The growth of unconventional gas is expanding globally with major implications for markets and prices.

That’s according to a report by the World Energy Council (WEC) which explains where and how fast shale revolution is taking place.

It added despite an “uncertain price environment”, shale production is not only influencing the US market but also China, Argentina and Algeria which have similar potential for the resource.

Mexico, Saudi Arabia, South Africa, Poland and Turkey are among those countries with “significant” potential for shale gas development, stated WEC.

That’s due to low oil prices which reached 12-year lows in January, a weakened demand in Asia and other structural shifts in the market that make operators realise the opportunities of shale gas.

WEC believes policymakers should establish laws that promote a liquid market and competition for security of supply and “alleviate uncertainty in the market”.

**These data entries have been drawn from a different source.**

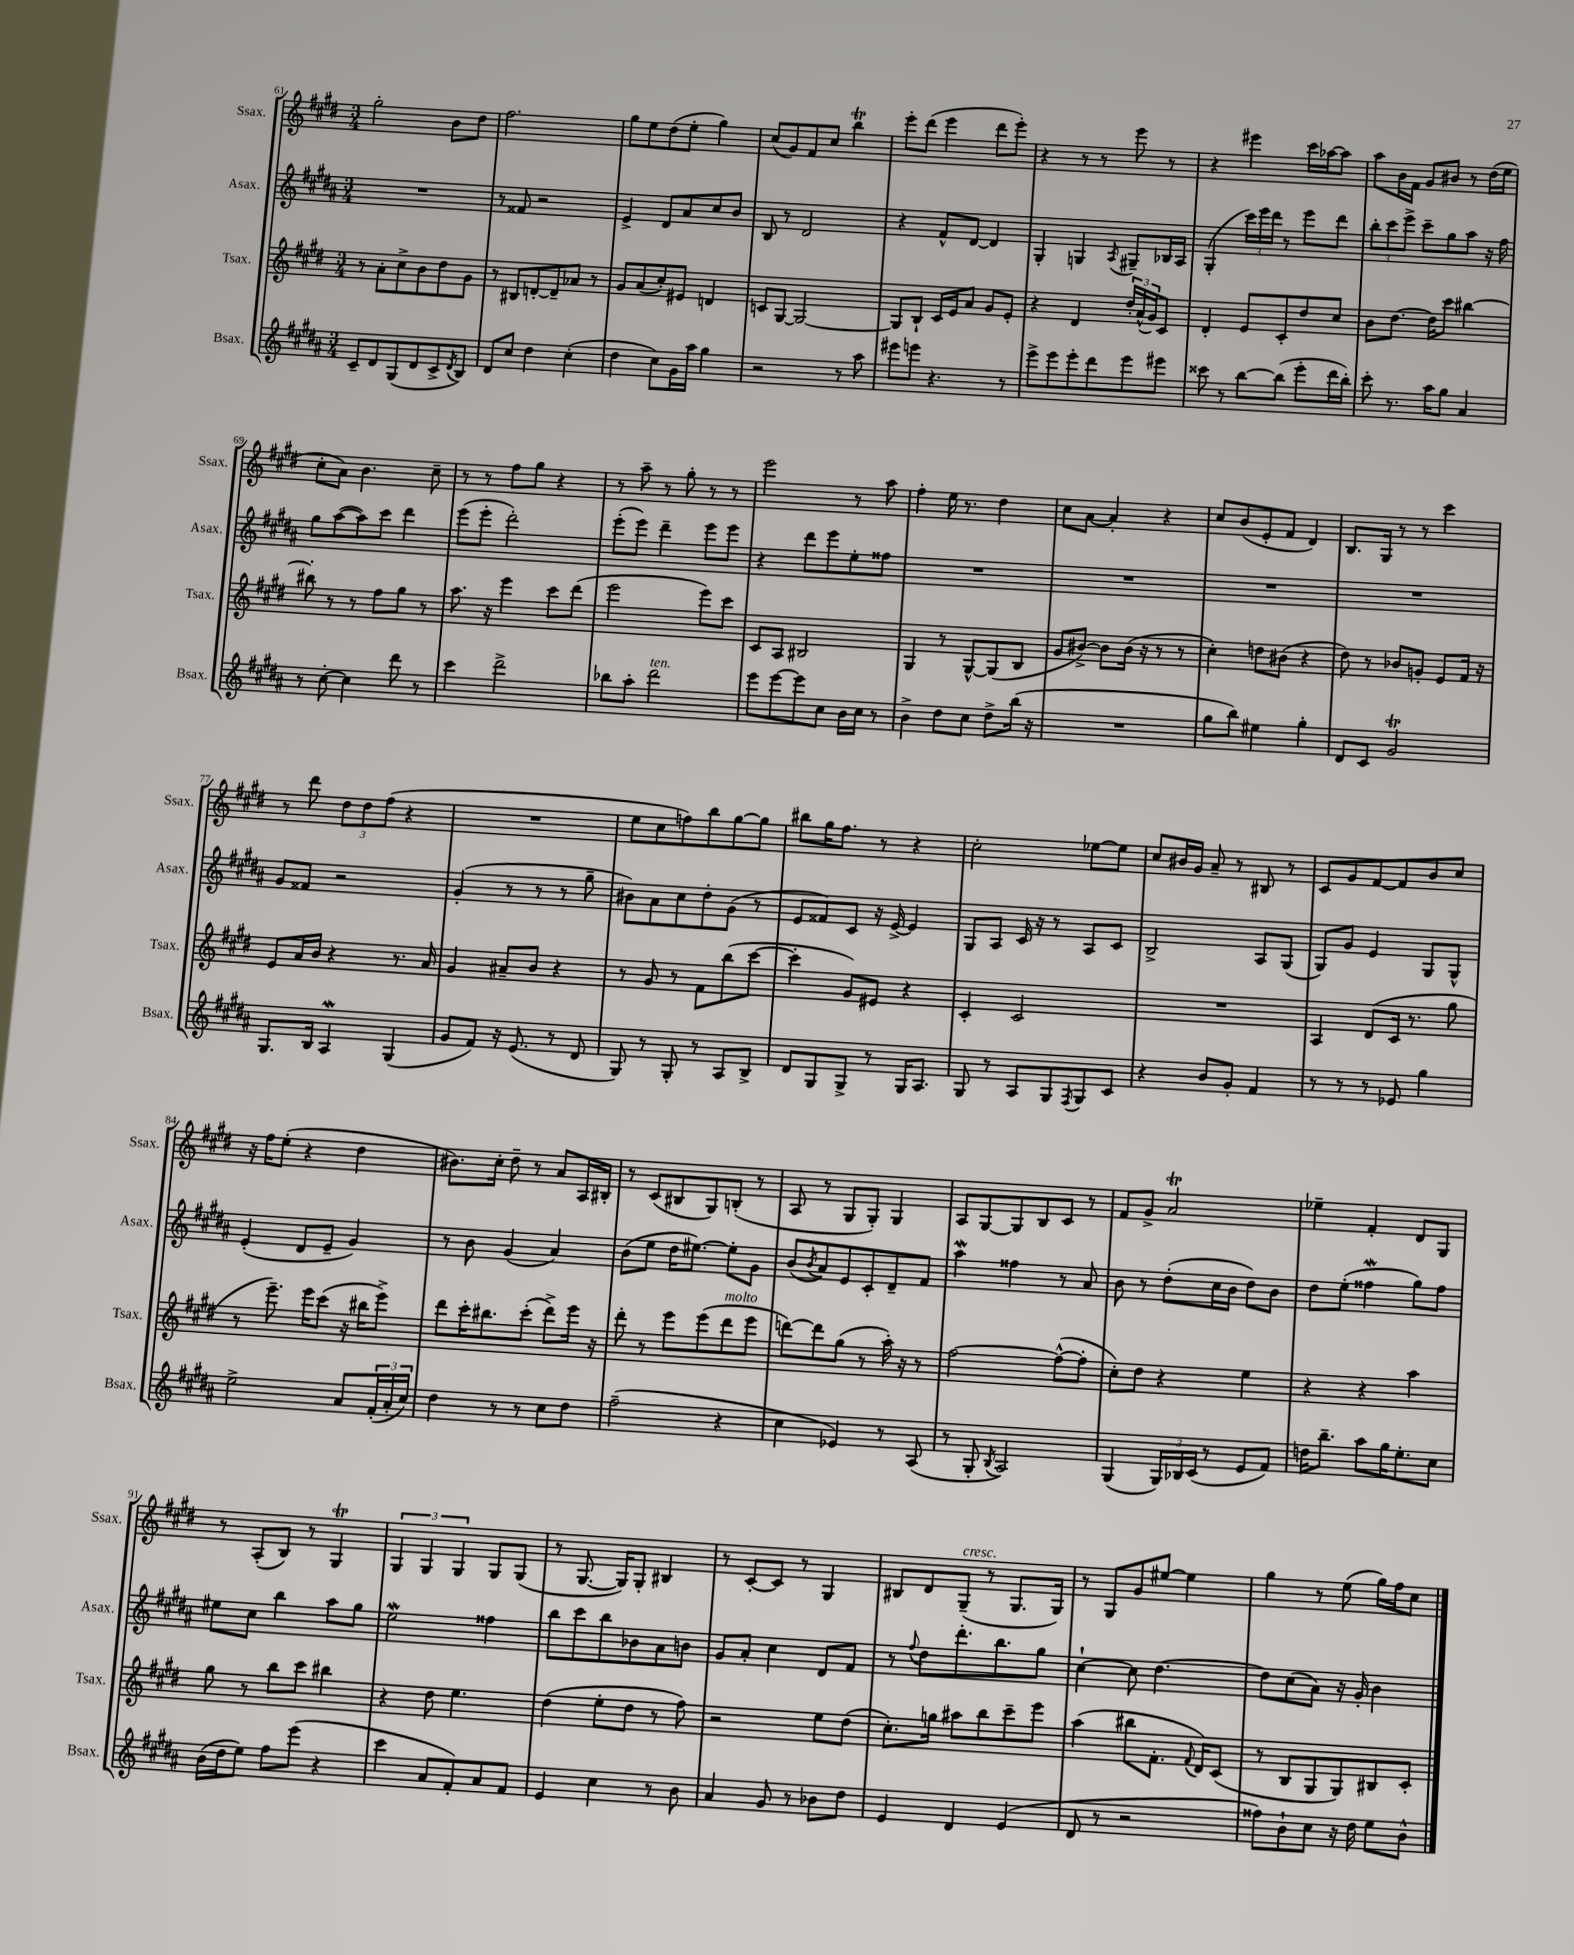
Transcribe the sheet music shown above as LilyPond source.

<<
\new StaffGroup <<
\new Staff = "s0" \with { instrumentName = "Ssax." shortInstrumentName = "Ssax." } {
    \clef treble \key e \major \numericTimeSignature \time 3/4
    gis''2-. b'8 dis''8 |
    fis''2. |
    gis''8 e''8 dis''8( e''8-. gis''4) |
    cis''8( gis'8) fis'8 cis''8 b''4\trill |
    e'''8-. dis'''8( e'''4 dis'''8 e'''8-.) |
    r4 r8 r8 e'''8 r8 |
    r4 eis'''4 cis'''16 aes''16~ aes''8 |
    a''8 b'16 fis'16 gis'8 bis'8 r8 dis''16( e''16 |
    cis''8-. a'8) b'4. cis''8-- |
    r8 r8 fis''8 gis''8 r4 |
    r8 a''8-- r8 gis''8-. r8 r8 |
    e'''2 r8 a''8 |
    fis''4-. e''16 r8. dis''4 |
    cis''8 a'8~ a'4-. r4 |
    cis''8 b'8( e'8-. fis'8 dis'4) |
    b8. gis16 r8 r8 cis'''4 |
    r8 dis'''8 \tuplet 3/2 { dis''8 dis''8 fis''8( } r4 |
    R2. |
    e''8 cis''8 f''8) b''8 gis''8~ gis''8 |
    bis''8 gis''16 fis''8. r8 r4 |
    cis''2-. ees''8~ ees''8 |
    cis''8 bis'16 gis'16 a'8-- r8 bis8 r8 |
    cis'8 gis'8 fis'8~ fis'8 b'8 cis''8 |
    r16 fis''16 e''8-.( r4 dis''4 |
    bis'8.) cis''16-. dis''8-- r8 a'8 a16 bis16-. |
    r8 cis'8( bis8 gis8) b8-.( r8 |
    a8 r8 gis8 gis8-.) gis4 |
    a8 gis8~ gis8 b8 cis'8 r8 |
    fis'8 gis'8-> a'2\trill |
    ees''4-- fis'4-. dis'8 gis8 |
    r8 a8-.( b8) r8 gis4\trill |
    \tuplet 3/2 { gis4 gis4 gis4 } gis8 gis8( |
    r8 gis8.~ gis16) gis8-. bis4 |
    r8 cis'8~-. cis'8 r8 gis4 |
    bis8 dis'8 gis8--^\markup { \italic "cresc." }( r8 gis8. gis16) |
    r8 gis8 gis'8 eis''8~ eis''4 |
    gis''4 r8 e''8( gis''16) fis''16 cis''8 \bar "|." |
}
\new Staff = "s1" \with { instrumentName = "Asax." shortInstrumentName = "Asax." } {
    \clef treble \key b \major \numericTimeSignature \time 3/4
    R2. |
    r8 fisis'8 r2 |
    e'4-> dis'8 ais'8 cis''8 b'8 |
    b8 r8 dis'2 |
    r4 fis'8-^ dis'8~ dis'4 |
    gis4-. g4 \acciaccatura { ais8 } gis8-- bes16 ais16 |
    gis4-.( \tuplet 3/2 { cis'''16) e'''16 dis'''16 } r8 e'''8 dis'''8 |
    \tuplet 3/2 { b''8-. cis'''8 e'''8-> } cis'''8-- gis''8 ais''8 r16 fis''16 |
    gis''8 ais''8~( ais''8) cis'''8 dis'''4 |
    e'''8( e'''8-. dis'''2-.) |
    e'''8-.( e'''8) dis'''4-- e'''8 e'''8 |
    r4 dis'''8 e'''8 e''8-. fisis''8 |
    R2. |
    R2. |
    R2. |
    R2. |
    gis'8 fisis'8 r2 |
    gis'4-.( r8 r8 r8 gis''8-- |
    bis'8) ais'8 cis''8 dis''8-. gis'8( r8 |
    e'8 fisis'8) cis'8 r16 e'16~-> e'4 |
    gis8 ais8 cis'16 r16 r8 ais8 cis'8 |
    b2-> ais8 gis8( |
    gis8) gis'8 e'4 gis8 gis8-^ |
    e'4-.( dis'8 e'8-- gis'4) |
    r8 b'8 gis'4( ais'4) |
    b'8( e''8 dis''16 eis''8.~) eis''8-. gis'8 |
    b'8( \acciaccatura { b'8 } ais'8) e'8 cis'8-. dis'8-- fis'8 |
    ais''4\mordent fisis''4 r8 ais'8 |
    b'8 r8 dis''8-.( cis''16 b'16 dis''8) b'8 |
    dis''8 e''8-.( fisis''4\mordent gis''8) fisis''8 |
    eis''8 cis''8 b''4 ais''8 gis''8 |
    e''2\mordent fisis''4 |
    b''8 cis'''8 b''8 bes'8 ais'8 b'8 |
    gis'8 ais'8-. cis''4 dis'8 fis'8 |
    r8 \appoggiatura { fis''8 } dis''8 dis'''8.-. b''8. gis''8 |
    cis''4~-! cis''8 dis''4.~ |
    dis''8 cis''8( ais'8) r16 gis'16-. b'4 \bar "|." |
}
\new Staff = "s2" \with { instrumentName = "Tsax." shortInstrumentName = "Tsax." } {
    \clef treble \key e \major \numericTimeSignature \time 3/4
    r8 a'8-. cis''8-> b'8 dis''8 gis'8 |
    r8 bis8 d'8~-. d'8-- aes'8 r8 |
    gis'8 a'8( cis''8-.) eis'8 d'4 |
    c'8 gis8~ gis2~ |
    gis8 b8-! cis'16 e'16 a'8 gis'8 e'8-. |
    r4 dis'4 \tuplet 3/2 { dis''16-. a'16-^( gis'16) } cis'8 |
    dis'4-. e'8 cis'8-. dis''8 cis''8 |
    b'8 dis''8.~ dis''16 cis'''8 bis''4~ |
    bis''8-. r8 r8 fis''8 gis''8 r8 |
    a''8. r16 e'''4 cis'''8 dis'''8( |
    e'''2 e'''8) cis'''8 |
    cis'8 a8 bis2 |
    gis4 r8 gis8~-^ gis8( b8 |
    gis'8 bis'8~->) bis'8 bis'16( r16 r8 r8 |
    cis''4-.) d''8 bis'8( r4 |
    dis''8) r8 bes'8 g'8-. e'8 fis'16 r16 |
    e'8 a'16 b'16 r4 r8. a'16 |
    gis'4 ais'8-- b'8 r4 |
    r8 gis'8 r8 fis'8 b''8( cis'''8~ |
    cis'''4-. gis'8) eis'8 r4 |
    cis'4-. cis'2 |
    R2. |
    a4 dis'8( cis'16 r8. gis''8 |
    r8 e'''8.--) e'''16 cis'''8( r16 bis''16 e'''8->) |
    dis'''8 cis'''16-. bis''8. cis'''8-.( dis'''8->) e'''16 r16 |
    dis'''8-. r8 e'''8 e'''8( dis'''8^\markup { \italic "molto" } e'''8 |
    d'''8~) d'''8 gis''8( r8 a''16-.) r16 r8 |
    fis''2~ fis''8~-^( fis''8-. |
    cis''8-.) dis''8 r4 e''4 |
    r4 r4 a''4 |
    gis''8 r8 b''8 cis'''8 bis''4 |
    r4 dis''8 e''4. |
    dis''4( e''8-. dis''8 r8 fis''8) |
    r2 e''8 dis''8( |
    cis''8.-.) g''16 ais''8 b''8 cis'''8-- e'''8 |
    a''4( bis''8 fis'8.-. \appoggiatura { fis'8 } dis'16) cis'8( |
    r8 b8 gis8 gis8) bis8 cis'8-. \bar "|." |
}
\new Staff = "s3" \with { instrumentName = "Bsax." shortInstrumentName = "Bsax." } {
    \clef treble \key b \major \numericTimeSignature \time 3/4
    cis'8-- dis'8 gis8( dis'8 cis'8-> \acciaccatura { dis'8 } b8) |
    dis'8 cis''8 dis''4 cis''4-.( |
    dis''4 cis''8) gis'16 ais''16 gis''4 |
    r2 r8 ais''8 |
    eis'''8 e'''8 r4. r8 |
    e'''8-> e'''8 e'''8-. dis'''8 e'''8 eis'''8 |
    cisis'''8 r8 b''8~ b''8( e'''8-. dis'''16 b''16-.) |
    cis'''8-. r8. ais''16 gis''8 ais'4 |
    r8 cis''8~-. cis''4 dis'''8 r8 |
    cis'''4 dis'''2-> |
    bes''8 ais''8-. dis'''2^\markup { \italic "ten." } |
    e'''8 e'''8~ e'''8 cis''8 b'16 cis''16 r8 |
    b'4-> dis''8 cis''8 dis''8-> b''16( r16 |
    R2. |
    gis''8 b''8) eis''4 gis''4-. |
    dis'8 cis'8 gis'2\trill |
    gis8. b16 ais4\mordent gis4( |
    gis'8 fis'8) r16 e'8.( r8 dis'8 |
    gis8) r8 gis8-. r8 ais8 b8-> |
    dis'8 gis8 gis8-> r8 gis16 ais8. |
    gis8 r8 ais8 gis8 \acciaccatura { fis8 } gis8 cis'8 |
    r4 b'8 gis'8-. fis'4 |
    r8 r8 r8 ees'8 gis''4 |
    e''2-> ais'8 \tuplet 3/2 { fis'16-.( ais'16-. cis''16) } |
    dis''4 r8 r8 cis''8 dis''8 |
    fis''2--( r4 |
    cis''4 ees'4) r8 ais8( |
    r8 gis8-. \acciaccatura { b8 } ais2) |
    gis4( \tuplet 3/2 { gis16) bes16 cis'16( } r8 e'8 fis'8) |
    d''16 b''8.-- ais''8 gis''16 e''8.-. cis''8 |
    b'16( dis''16 e''8) fis''8 e'''8( r4 |
    cis'''4 ais'8 fis'8-.) ais'8 fis'8 |
    e'4 cis''4 r8 b'8 |
    ais'4 gis'8 r8 bes'8 dis''8 |
    e'4 dis'4 e'4( |
    dis'8 r8 r2 |
    fisis''8) b'8-! cis''8 r16 dis''16 e''8 b'8-^ \bar "|." |
}
>>
>>
\layout { \context { \Score currentBarNumber = #61 } }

Christoph Frei, Secretary General at WEC said: “Already, the rapid growth in unconventional gas has significantly disrupted global trade flows. With concerns about affordability and security driving exploration into unconventional resources outside of North America, unconventional gas will continue to be a key factor in how the world energy market develops.

“In particular, continued growth in the US and Australia will significantly influence the balance of supply and demand with Argentina, China and Saudi Arabia emerging as unconventional gas producers out to 2020-2025.”

Global shale gas production will double in the next two decades, according to BP’s Energy Outlook.